Je me demandais parfois si j’étais le seul à ne pas être encore totalement habitué à n’entendre que des bonnes nouvelles ces jours-ci. J’en doutais. Mais bon, personne ne se plaignait.

Le journal refermé, le temps fût venu de me consacrer à mes copies. Je n’allais pas les corriger à proprement parler avant quelques jours. J’aimais les feuilleter avant, quand l’encre était à peine sèche. Je ne savais pas trop pourquoi. Pour me préparer psychologiquement ? Peut-être. La correction d’examens était un exercice toujours très déplaisant.

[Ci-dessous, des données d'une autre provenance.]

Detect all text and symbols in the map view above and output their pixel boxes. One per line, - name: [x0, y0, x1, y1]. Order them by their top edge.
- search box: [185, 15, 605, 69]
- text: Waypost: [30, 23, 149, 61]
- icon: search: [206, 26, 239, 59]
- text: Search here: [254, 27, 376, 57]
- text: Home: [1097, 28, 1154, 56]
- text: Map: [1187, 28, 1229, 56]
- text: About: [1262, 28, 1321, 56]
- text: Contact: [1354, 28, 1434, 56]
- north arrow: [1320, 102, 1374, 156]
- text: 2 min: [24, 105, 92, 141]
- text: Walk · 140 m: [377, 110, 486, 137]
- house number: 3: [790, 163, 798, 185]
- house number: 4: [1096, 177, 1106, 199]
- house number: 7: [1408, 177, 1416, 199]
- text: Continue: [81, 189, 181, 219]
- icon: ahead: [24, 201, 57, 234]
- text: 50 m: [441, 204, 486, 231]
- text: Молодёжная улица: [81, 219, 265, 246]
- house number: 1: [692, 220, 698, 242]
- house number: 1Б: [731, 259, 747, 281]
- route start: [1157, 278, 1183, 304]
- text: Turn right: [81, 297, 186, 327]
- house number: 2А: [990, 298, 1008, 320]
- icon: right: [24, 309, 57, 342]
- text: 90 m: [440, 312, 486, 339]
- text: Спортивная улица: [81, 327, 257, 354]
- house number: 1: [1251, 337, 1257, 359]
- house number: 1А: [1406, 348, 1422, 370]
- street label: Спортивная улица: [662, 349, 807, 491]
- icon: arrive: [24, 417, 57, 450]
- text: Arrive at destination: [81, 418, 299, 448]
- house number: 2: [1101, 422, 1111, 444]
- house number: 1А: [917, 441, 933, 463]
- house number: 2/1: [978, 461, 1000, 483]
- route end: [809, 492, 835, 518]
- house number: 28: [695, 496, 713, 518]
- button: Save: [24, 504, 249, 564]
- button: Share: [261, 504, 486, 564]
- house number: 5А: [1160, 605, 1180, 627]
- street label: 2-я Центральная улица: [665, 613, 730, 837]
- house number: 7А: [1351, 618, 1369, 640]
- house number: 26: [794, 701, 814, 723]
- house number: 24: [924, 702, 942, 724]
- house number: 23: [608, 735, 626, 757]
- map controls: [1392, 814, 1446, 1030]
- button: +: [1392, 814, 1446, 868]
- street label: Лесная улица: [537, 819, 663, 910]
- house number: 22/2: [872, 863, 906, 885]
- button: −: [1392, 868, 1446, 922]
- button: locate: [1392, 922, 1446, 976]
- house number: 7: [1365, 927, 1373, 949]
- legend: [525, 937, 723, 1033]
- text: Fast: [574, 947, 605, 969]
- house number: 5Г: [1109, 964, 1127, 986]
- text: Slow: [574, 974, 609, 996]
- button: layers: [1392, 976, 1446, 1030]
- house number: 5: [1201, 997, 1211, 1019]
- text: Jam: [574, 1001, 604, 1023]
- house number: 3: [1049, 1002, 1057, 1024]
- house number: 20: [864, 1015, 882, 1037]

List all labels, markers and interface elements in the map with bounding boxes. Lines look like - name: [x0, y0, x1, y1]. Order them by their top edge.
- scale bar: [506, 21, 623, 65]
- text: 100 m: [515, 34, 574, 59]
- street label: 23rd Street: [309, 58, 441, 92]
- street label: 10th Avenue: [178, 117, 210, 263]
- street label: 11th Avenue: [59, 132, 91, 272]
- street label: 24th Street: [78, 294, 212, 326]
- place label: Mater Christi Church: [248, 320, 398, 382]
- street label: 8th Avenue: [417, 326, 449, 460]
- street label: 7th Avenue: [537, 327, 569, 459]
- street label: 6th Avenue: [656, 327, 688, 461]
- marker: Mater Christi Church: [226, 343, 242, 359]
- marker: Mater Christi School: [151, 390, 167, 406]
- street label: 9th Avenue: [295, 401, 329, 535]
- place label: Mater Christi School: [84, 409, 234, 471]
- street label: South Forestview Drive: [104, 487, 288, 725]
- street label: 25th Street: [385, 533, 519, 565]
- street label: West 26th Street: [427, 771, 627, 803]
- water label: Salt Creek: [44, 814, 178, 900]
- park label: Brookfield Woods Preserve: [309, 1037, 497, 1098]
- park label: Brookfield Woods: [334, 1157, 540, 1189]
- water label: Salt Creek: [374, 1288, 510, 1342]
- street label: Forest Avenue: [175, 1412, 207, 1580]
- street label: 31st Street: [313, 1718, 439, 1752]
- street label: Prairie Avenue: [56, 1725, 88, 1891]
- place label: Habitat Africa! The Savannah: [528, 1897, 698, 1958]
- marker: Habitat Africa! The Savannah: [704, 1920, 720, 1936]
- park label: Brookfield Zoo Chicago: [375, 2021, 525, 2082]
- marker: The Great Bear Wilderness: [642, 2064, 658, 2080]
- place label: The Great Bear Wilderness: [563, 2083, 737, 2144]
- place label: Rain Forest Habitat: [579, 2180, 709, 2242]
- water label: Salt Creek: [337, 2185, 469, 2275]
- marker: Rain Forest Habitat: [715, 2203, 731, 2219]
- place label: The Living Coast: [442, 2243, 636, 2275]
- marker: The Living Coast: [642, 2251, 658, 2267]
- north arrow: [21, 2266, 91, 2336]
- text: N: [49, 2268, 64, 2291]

La copie de la fille aux cheveux mauves était sur le dessus de la pile. L’écriture aussi était mauve. Elle n’avait indiqué ni nom, ni numéro d’étudiante. Je m’apprêtais donc à la mettre de côté comme il est de coutume dans ces cas-là, mais… La curiosité fut plus forte. Qu’est-ce que cette fille avait dans la tête ? Qu’était-elle capable d’exprimer ?

La première page était fascinante. Son phrasé ! Son argumentation ! Son style ! Les exemples choisis, et référencés ! L’une des meilleures étudiantes que j’ai jamais eue ! Même si je n’étais toujours pas certain qu’elle fût vraiment mon étudiante.

Sur la deuxième page, une phrase unique barrait toute la surface :

 

 

I AM BECOME DEATH
THE DESTROYER OF WORLDS

 

 

Je me redressai sur ma chaise et refermai aussitôt la copie. Un frisson se répandit dans tout mon corps. Il me fallu plusieurs secondes pour parvenir à détacher le regard de la feuille de papier.

Ça faisait quoi ? Quinze ans ? Vingt ? Peut-être même plus. Je ne savais plus.

Jamais je n’avais pensé revoir cette phrase un jour.

J’avais tout fait pour ne jamais la revoir.

Quelque chose devait vraiment avoir merdé quelque part.